Iranian diplomats burnt documents on Thursday morning, a few hours before they were set to leave Albania after the country cut diplomatic relations with Tehran over a cyber attack in July.
In a rare video address on Wednesday, Albania's Prime Minister Edi Rama said he ordered Iranian diplomats and staff to close the embassy and leave the country within 24 hours.
Mr Rama said the cyber attack “threatened to paralyse public services, erase digital systems and hack into state records, steal government intranet electronic communication and stir chaos and insecurity in the country”.
A Reuters witness saw a man from inside the embassy throwing papers in a rusted barrel, with flames illuminating the walls of the three-storey embassy.
Washington, Albania's closest ally, also blamed Iran for the attack and promised to “take further action to hold Iran accountable for actions that threaten the security of a US ally”.
Tehran has strongly condemned Tirana's decision to cut diplomatic ties and said Albania's reasons for the move were “baseless claims”.
Albania and Iran have had tense relations since 2014, when Albania accepted about 3,000 members of the exiled opposition group People's Mujahideen Organisation of Iran, also known by its Farsi name Mujahideen-e-Khalq, who have settled in a camp near Durres, the country's main port.
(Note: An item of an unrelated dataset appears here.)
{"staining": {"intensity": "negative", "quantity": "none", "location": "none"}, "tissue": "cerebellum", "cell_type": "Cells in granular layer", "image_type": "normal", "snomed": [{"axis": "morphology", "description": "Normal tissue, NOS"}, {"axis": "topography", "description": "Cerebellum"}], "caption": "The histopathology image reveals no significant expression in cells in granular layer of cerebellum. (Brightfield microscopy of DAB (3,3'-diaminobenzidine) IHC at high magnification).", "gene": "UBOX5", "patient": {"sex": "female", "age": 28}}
Days after the cyber attack, Tirana-based media reported that hackers had published the data of opposition members that was saved in Albania's state computers such as personal, social and security numbers, names and photos.
On Thursday morning, it appeared calm outside the embassy in Tirana, which is located only 200 metres away from the prime minister's office.
A black Audi with diplomatic car plates and darkened windows was seen going in and out as a police officer guarded the entrance.